* [Exercise instructions]
a – In the switch description, what shapes besides a rounded oblong does it say the protrusion could have?
b – Write out every line of the rows below word for word, leaving the pictures out of your answer.

* [Document segment]
The protrusion 4 is of particular use in this case as it enables the user to correctly activate the switch 10 by pressing over a wider area of the EL display panel 8 than otherwise would be the case. The size and shape of the protrusion 4 can be changed to control over what area of the EL display panel the user can press to activate the switch 10. Whilst the protrusion is depicted herein as a rounded oblong, it could be circular, ovoid or elliptical.

The free flexing of the contact layer, in combination with the protrusion 6, allows low force actuation of the button to be achieved, even under the thick layers of the EL display.

Unlike normal membrane switches the contact layer 3 is not comprehensively bonded to the substrate 1. The contact layer 3 is left substantially unattached to the substrate, being held down only at the extreme edges by small patches of self adhesive tape (not shown) . This free attachment of the contact layer 3 contributes to easy flexing of the contact layer and reduces the force required to actuate the switch. Four such protrusions are shown in Figure 2.

Further spacing portions 7 spaced away from the conductive portion 6 are provided which aid in locating the contact layer relative to the substrate. A plurality of switches 10 of the present embodiment can be arranged in an array as depicted in Figure 4 of the accompanying drawings. These switches 10 share a common substrate 1 and contact layer 3, with the protrusions 4, spacing portions 5 and further spacing portions 7 formed on the common contact layer 3. The further spacing portions 7 are shared between adjacent switches 10.

A further embodiment of the invention is shown in Figure 6 of the accompanying drawings. Features common to the first embodiment are shown with the same reference numeral raised by 20.

In this embodiment, the control panel is formed of a switch 30 overlaid with an EL display 28. However, in this case the protrusion 24 is printed onto the bottom surface of the EL display 28 rather than the contact layer 23. The protrusion is printed in register with a selectively-illuminatable icon 29 in the EL display. This means that when a user presses on the icon 29 (typically when illuminated) the force is likely to be applied in the region of the protrusion 24. This enables the force to be transmitted to the remainder of the switch 30 to correctly operate the switch, by bringing the conductive portion 26 into contact with the switch contacts 22.

* [Extracted data]

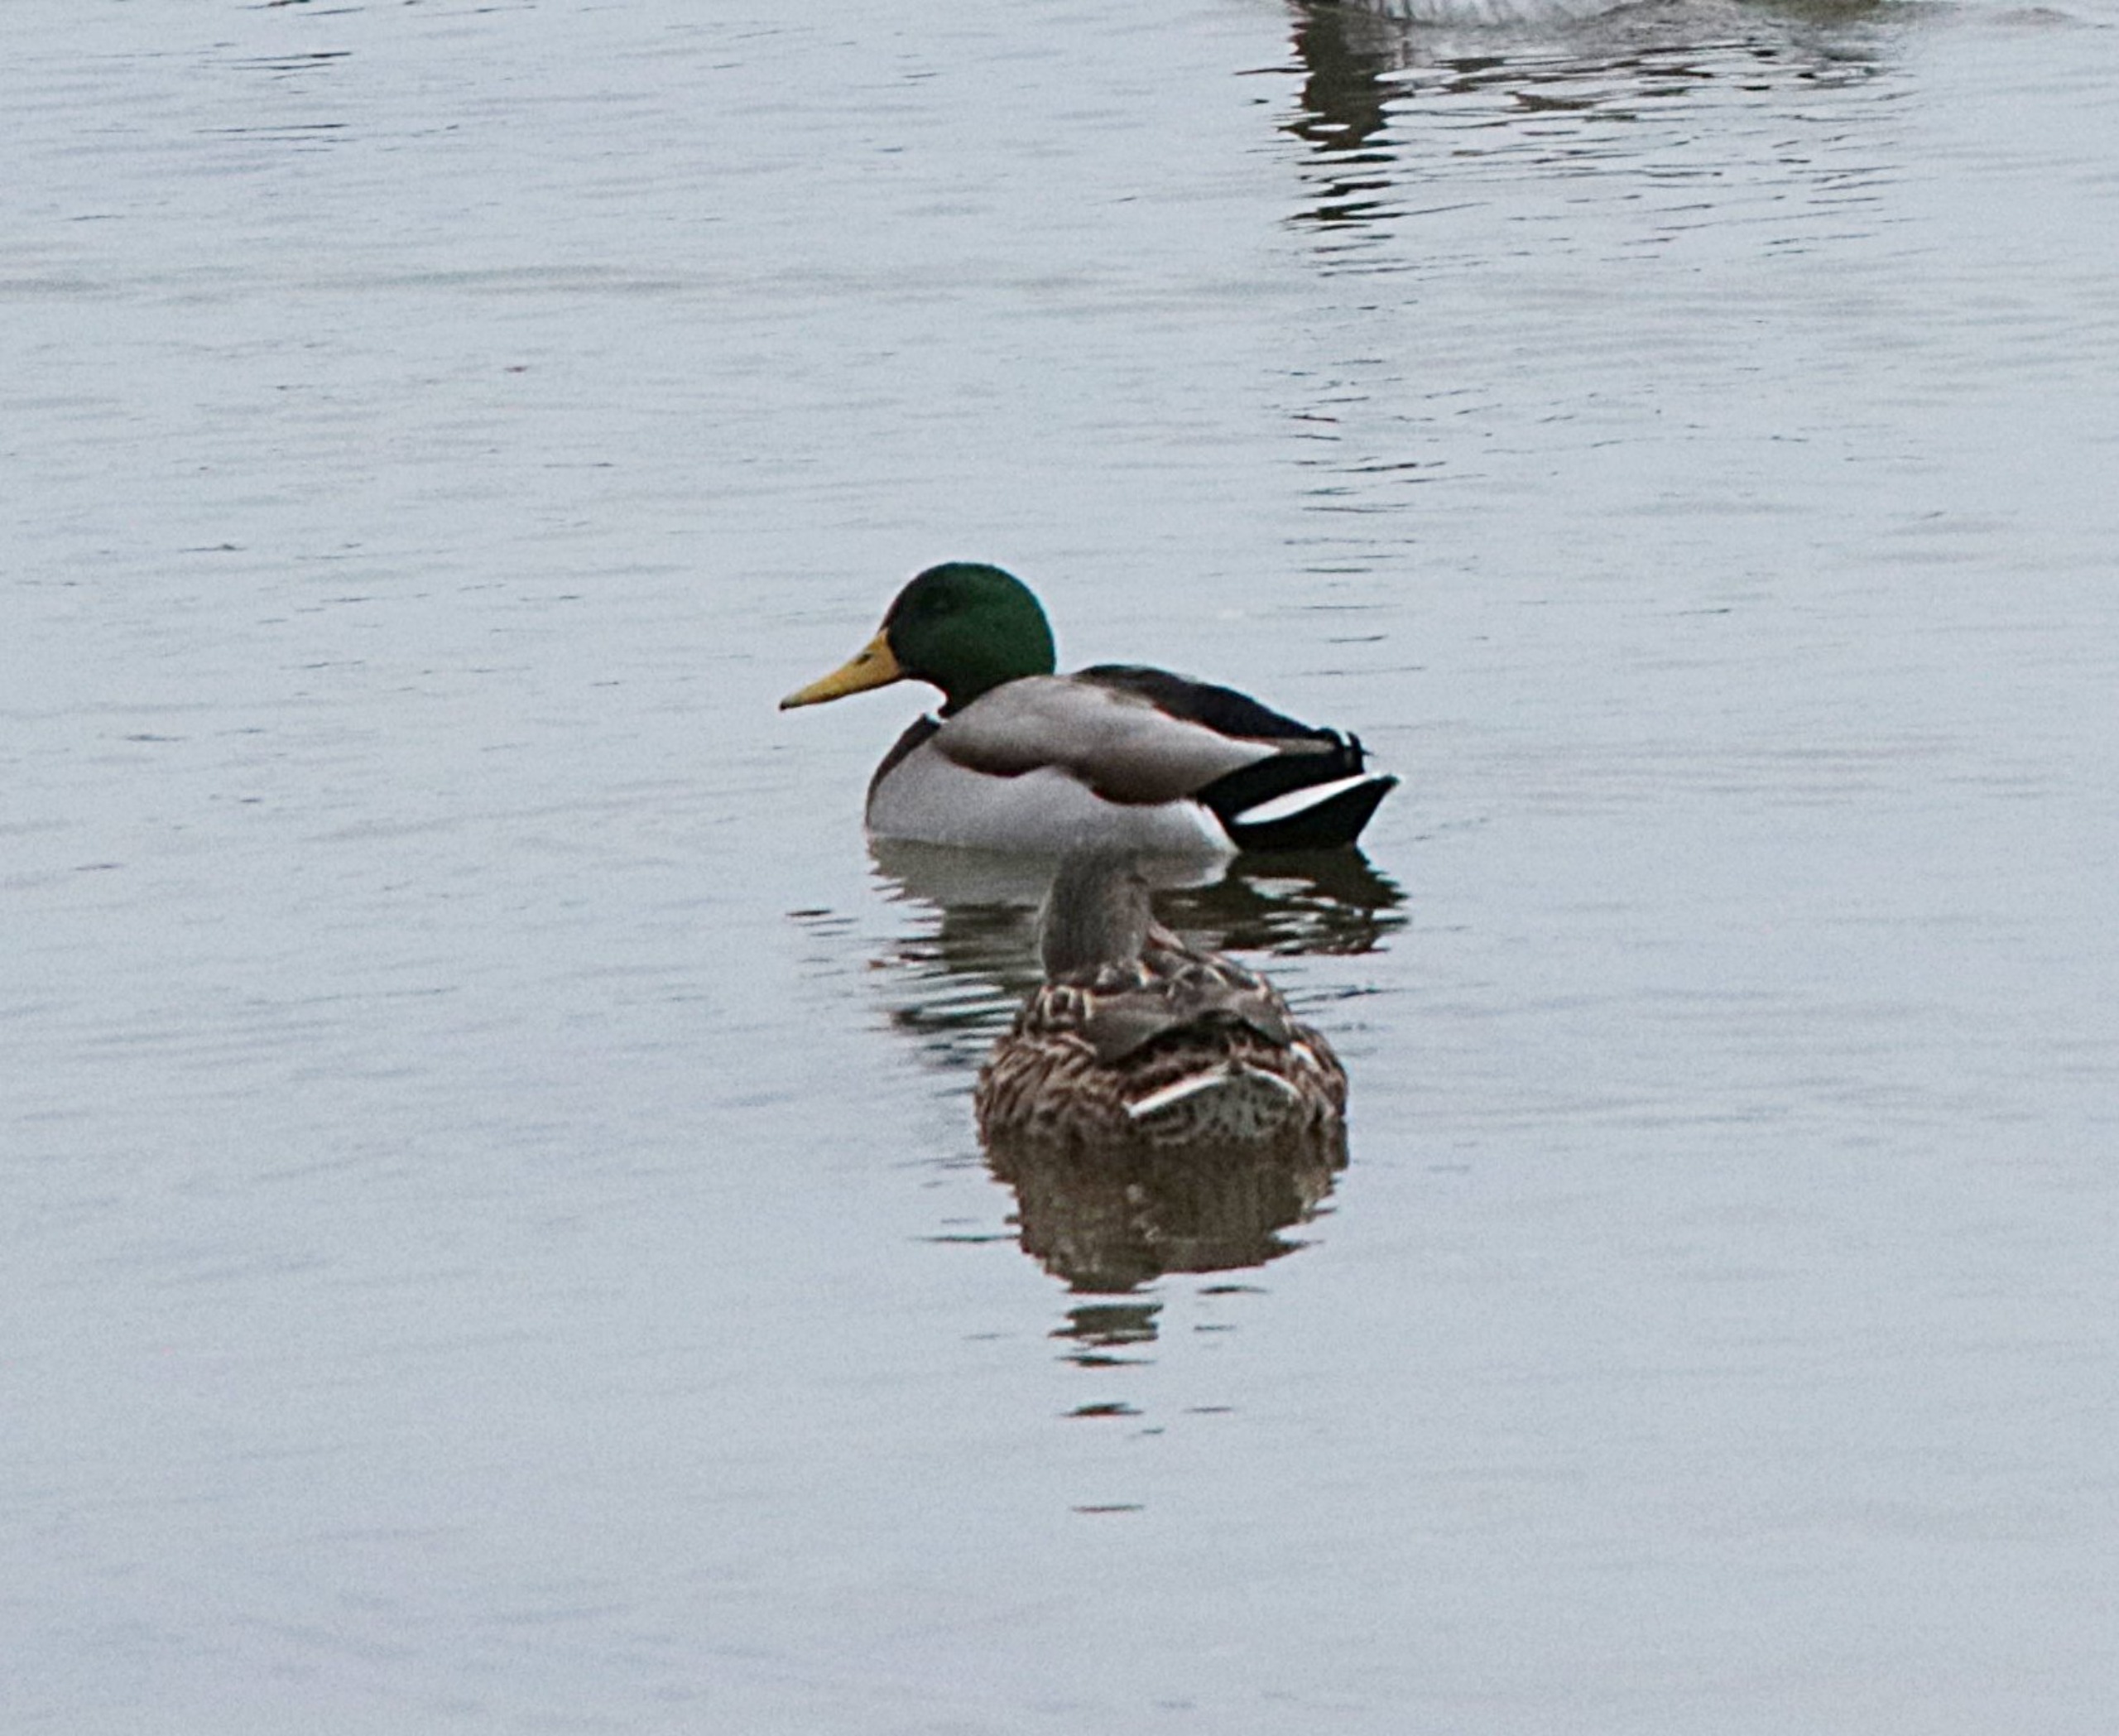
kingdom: Animalia
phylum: Chordata
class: Aves
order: Anseriformes
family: Anatidae
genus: Anas
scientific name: Anas platyrhynchos
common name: Gråand
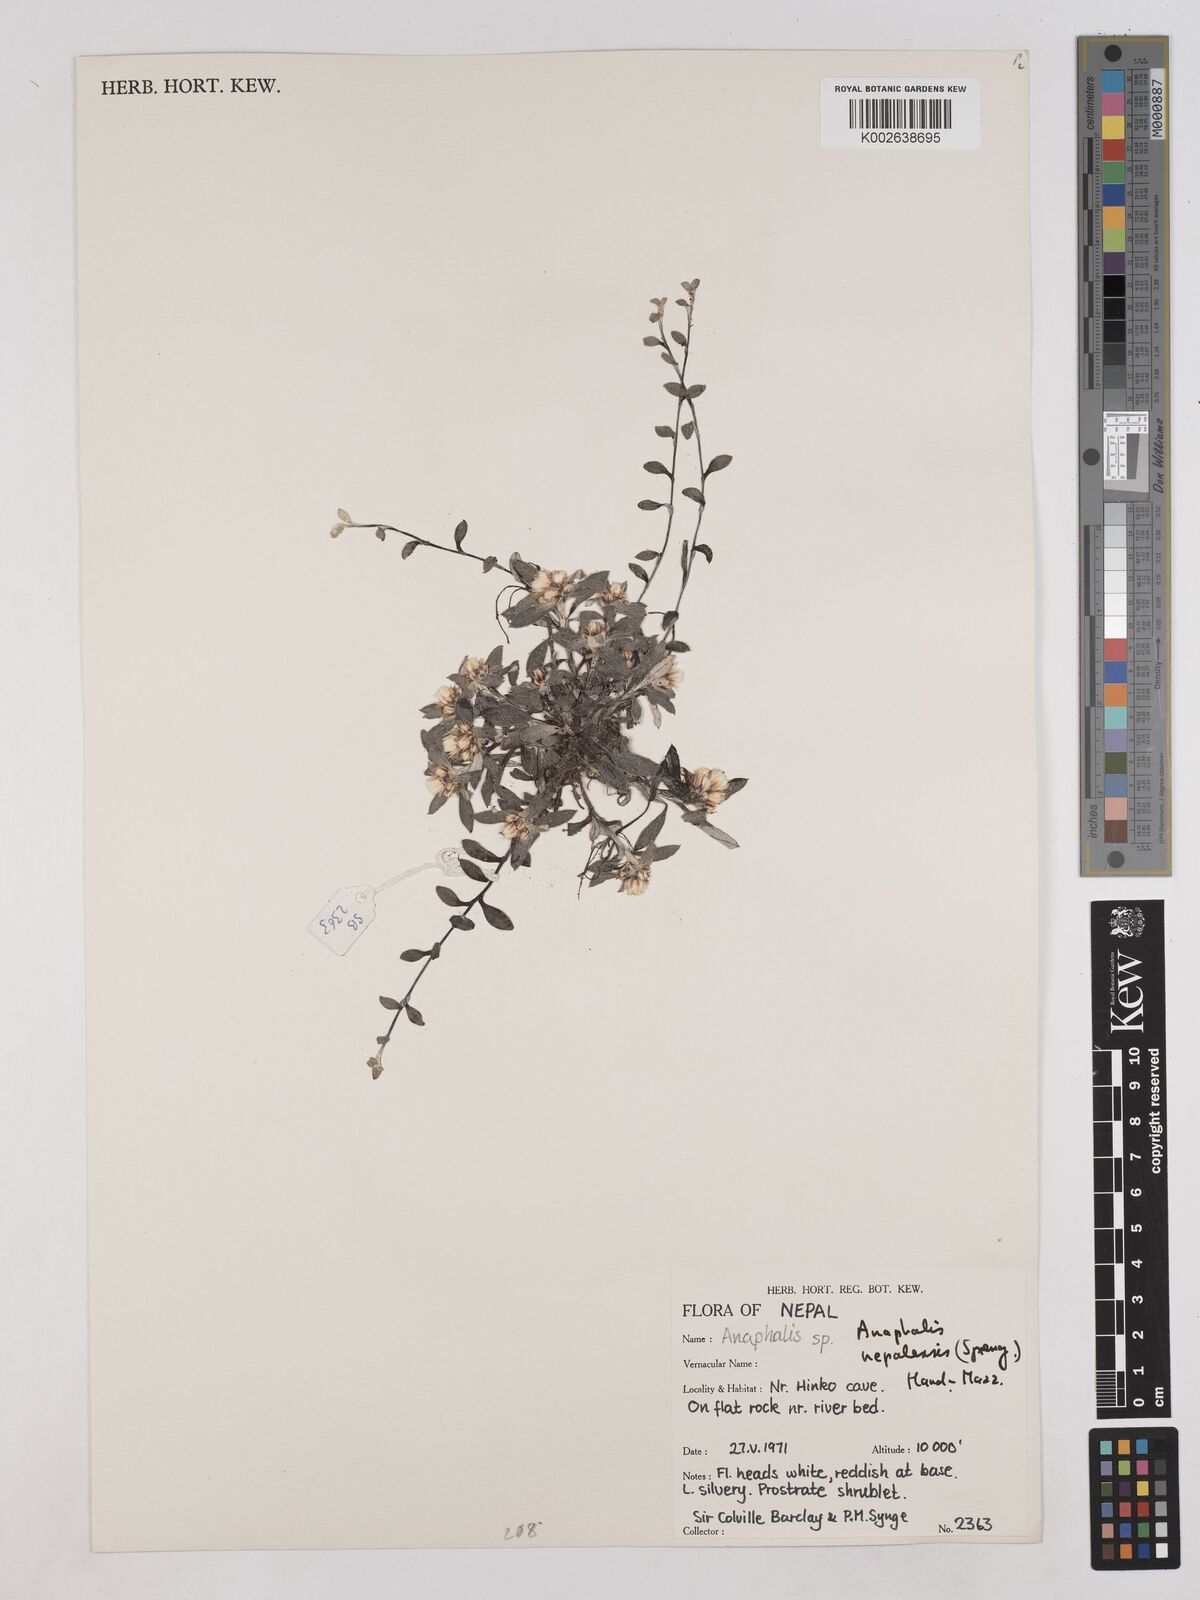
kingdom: Plantae
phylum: Tracheophyta
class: Magnoliopsida
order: Asterales
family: Asteraceae
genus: Anaphalioides
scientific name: Anaphalioides trinervis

* [Complete answers]
a – Circular, ovoid or elliptical.

b –
kingdom: Animalia
phylum: Chordata
class: Aves
order: Anseriformes
family: Anatidae
genus: Anas
scientific name: Anas platyrhynchos
common name: Gråand
kingdom: Plantae
phylum: Tracheophyta
class: Magnoliopsida
order: Asterales
family: Asteraceae
genus: Anaphalioides
scientific name: Anaphalioides trinervis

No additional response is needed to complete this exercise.